**Source material**
[Start of Attachment]

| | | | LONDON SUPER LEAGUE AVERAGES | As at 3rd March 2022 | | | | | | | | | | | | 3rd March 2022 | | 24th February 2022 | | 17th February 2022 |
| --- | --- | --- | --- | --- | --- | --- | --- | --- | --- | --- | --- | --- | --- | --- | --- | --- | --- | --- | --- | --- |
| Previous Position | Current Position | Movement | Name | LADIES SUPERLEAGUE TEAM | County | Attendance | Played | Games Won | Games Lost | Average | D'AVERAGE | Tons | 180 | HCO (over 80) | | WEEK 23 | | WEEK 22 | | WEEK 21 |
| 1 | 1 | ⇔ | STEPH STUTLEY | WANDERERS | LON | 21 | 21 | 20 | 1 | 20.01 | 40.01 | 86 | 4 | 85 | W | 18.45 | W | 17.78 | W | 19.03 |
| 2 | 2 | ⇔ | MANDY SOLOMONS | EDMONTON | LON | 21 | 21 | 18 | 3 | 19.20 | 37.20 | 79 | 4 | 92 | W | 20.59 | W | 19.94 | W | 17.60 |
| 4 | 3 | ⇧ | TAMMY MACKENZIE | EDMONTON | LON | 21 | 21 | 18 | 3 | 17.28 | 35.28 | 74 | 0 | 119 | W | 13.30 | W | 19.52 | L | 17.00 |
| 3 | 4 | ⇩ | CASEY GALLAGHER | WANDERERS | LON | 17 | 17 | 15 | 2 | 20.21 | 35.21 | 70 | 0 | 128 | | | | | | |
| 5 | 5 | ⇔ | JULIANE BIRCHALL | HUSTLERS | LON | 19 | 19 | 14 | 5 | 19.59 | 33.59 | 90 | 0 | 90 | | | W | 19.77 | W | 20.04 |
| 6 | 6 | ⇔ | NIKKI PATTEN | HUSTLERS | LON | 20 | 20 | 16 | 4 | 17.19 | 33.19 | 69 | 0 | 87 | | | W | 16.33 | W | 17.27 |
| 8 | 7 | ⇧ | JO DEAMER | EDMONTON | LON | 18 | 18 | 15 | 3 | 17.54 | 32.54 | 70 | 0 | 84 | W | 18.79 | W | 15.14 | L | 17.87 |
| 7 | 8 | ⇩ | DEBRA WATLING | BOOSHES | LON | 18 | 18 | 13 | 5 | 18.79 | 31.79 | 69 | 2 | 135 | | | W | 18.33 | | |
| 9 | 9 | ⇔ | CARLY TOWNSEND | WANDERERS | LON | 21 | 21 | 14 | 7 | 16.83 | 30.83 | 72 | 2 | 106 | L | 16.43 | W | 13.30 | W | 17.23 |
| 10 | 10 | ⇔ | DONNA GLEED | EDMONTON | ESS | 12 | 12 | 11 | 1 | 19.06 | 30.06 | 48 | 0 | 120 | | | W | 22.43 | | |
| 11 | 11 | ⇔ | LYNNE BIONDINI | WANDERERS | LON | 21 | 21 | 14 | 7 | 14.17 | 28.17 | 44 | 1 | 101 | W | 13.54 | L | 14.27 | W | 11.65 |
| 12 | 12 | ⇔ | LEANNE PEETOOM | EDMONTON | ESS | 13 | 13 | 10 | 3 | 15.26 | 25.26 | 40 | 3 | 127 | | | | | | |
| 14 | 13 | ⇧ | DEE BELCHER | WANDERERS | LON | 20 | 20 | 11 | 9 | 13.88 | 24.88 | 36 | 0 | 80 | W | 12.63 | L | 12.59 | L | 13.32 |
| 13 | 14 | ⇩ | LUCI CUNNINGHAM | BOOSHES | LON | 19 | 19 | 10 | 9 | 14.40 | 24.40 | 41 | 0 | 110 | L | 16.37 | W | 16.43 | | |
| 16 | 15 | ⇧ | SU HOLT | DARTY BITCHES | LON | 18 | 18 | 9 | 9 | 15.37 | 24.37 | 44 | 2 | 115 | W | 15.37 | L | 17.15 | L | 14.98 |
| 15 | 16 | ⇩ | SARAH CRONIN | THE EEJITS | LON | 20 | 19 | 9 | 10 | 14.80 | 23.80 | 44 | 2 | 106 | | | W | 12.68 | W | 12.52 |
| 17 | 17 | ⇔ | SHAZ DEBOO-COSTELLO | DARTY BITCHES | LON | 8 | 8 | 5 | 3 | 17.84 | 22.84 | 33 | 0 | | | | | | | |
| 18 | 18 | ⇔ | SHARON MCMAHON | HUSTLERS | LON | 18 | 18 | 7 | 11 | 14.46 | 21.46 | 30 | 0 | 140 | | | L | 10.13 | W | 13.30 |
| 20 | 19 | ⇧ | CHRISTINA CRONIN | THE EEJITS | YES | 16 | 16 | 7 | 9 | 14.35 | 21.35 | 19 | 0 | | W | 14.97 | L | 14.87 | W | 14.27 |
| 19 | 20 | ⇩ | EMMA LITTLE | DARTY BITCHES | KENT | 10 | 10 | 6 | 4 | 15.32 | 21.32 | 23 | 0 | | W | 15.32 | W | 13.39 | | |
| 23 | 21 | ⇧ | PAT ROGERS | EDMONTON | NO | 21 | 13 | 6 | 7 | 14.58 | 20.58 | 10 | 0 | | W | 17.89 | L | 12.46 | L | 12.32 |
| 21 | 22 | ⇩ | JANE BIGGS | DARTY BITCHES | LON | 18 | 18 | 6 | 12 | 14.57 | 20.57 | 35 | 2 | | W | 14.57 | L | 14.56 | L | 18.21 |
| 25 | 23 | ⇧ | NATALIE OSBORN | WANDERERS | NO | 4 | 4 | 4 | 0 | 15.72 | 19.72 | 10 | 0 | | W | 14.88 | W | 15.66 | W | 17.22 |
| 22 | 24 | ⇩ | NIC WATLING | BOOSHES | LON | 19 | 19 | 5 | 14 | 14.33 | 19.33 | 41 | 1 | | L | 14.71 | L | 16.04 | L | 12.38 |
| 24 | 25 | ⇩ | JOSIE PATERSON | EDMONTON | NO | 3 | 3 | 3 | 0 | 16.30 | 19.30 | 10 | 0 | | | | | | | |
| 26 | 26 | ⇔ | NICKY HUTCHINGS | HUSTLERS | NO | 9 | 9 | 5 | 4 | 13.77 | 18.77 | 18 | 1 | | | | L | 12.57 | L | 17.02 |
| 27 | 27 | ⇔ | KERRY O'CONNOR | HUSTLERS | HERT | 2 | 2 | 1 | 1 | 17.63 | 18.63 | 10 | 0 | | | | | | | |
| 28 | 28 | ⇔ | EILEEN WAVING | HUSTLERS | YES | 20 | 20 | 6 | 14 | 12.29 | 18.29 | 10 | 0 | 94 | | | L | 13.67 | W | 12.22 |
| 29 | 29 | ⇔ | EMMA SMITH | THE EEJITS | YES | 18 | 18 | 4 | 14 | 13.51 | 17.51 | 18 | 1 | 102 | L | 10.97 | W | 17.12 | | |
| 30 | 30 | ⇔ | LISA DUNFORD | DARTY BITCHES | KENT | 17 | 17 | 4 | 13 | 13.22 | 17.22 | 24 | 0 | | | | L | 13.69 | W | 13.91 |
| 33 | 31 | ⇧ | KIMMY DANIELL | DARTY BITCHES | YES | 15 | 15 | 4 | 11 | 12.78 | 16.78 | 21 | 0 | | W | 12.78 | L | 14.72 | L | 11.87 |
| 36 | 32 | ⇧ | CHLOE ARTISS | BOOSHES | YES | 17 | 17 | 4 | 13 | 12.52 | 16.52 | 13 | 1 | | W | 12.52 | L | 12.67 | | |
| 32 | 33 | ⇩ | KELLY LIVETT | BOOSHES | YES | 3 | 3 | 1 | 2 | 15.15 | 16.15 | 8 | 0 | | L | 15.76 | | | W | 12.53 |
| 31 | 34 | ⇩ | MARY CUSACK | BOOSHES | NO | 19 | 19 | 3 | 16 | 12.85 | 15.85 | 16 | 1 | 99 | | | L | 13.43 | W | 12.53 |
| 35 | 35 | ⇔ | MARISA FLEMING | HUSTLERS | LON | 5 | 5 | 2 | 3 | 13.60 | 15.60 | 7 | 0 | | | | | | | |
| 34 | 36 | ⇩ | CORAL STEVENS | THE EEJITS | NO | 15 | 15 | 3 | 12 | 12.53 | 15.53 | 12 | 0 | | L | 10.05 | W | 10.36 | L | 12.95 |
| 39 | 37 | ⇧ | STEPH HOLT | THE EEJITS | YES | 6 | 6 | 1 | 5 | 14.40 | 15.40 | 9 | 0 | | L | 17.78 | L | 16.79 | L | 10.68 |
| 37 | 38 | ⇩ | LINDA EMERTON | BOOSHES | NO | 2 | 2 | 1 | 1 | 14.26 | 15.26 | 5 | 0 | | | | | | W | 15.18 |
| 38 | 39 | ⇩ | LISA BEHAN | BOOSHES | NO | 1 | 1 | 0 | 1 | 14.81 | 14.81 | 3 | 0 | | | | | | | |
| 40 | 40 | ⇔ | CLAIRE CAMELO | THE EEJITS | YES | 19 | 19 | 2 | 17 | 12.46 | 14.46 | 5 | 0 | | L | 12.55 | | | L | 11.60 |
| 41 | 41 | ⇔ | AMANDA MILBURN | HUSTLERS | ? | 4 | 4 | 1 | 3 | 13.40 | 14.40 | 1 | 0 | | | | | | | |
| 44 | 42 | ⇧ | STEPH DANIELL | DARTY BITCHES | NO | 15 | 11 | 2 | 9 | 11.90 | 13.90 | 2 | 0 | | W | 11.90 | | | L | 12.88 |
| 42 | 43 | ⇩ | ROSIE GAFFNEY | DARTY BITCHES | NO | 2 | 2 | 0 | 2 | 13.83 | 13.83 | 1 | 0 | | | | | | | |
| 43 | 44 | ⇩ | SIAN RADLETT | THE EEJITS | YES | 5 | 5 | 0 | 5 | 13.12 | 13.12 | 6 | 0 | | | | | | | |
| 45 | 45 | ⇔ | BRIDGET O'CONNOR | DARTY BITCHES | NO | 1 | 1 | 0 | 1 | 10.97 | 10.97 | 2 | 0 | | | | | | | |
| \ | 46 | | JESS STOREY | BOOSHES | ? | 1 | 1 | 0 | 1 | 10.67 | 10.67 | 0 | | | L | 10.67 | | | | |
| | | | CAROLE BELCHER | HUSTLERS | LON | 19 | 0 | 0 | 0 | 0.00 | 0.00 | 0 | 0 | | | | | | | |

[End of Attachment]

**Problem to work on**
Between the first line of the entries above and the line with "CASEY GALLAGHER |", both included, copy every line exactly and nothing outside that range.

**Answer**
| | | | LONDON SUPER LEAGUE AVERAGES | As at 3rd March 2022 | | | | | | | | | | | | 3rd March 2022 | | 24th February 2022 | | 17th February 2022 |
| --- | --- | --- | --- | --- | --- | --- | --- | --- | --- | --- | --- | --- | --- | --- | --- | --- | --- | --- | --- | --- |
| Previous Position | Current Position | Movement | Name | LADIES SUPERLEAGUE TEAM | County | Attendance | Played | Games Won | Games Lost | Average | D'AVERAGE | Tons | 180 | HCO (over 80) | | WEEK 23 | | WEEK 22 | | WEEK 21 |
| 1 | 1 | ⇔ | STEPH STUTLEY | WANDERERS | LON | 21 | 21 | 20 | 1 | 20.01 | 40.01 | 86 | 4 | 85 | W | 18.45 | W | 17.78 | W | 19.03 |
| 2 | 2 | ⇔ | MANDY SOLOMONS | EDMONTON | LON | 21 | 21 | 18 | 3 | 19.20 | 37.20 | 79 | 4 | 92 | W | 20.59 | W | 19.94 | W | 17.60 |
| 4 | 3 | ⇧ | TAMMY MACKENZIE | EDMONTON | LON | 21 | 21 | 18 | 3 | 17.28 | 35.28 | 74 | 0 | 119 | W | 13.30 | W | 19.52 | L | 17.00 |
| 3 | 4 | ⇩ | CASEY GALLAGHER | WANDERERS | LON | 17 | 17 | 15 | 2 | 20.21 | 35.21 | 70 | 0 | 128 | | | | | | |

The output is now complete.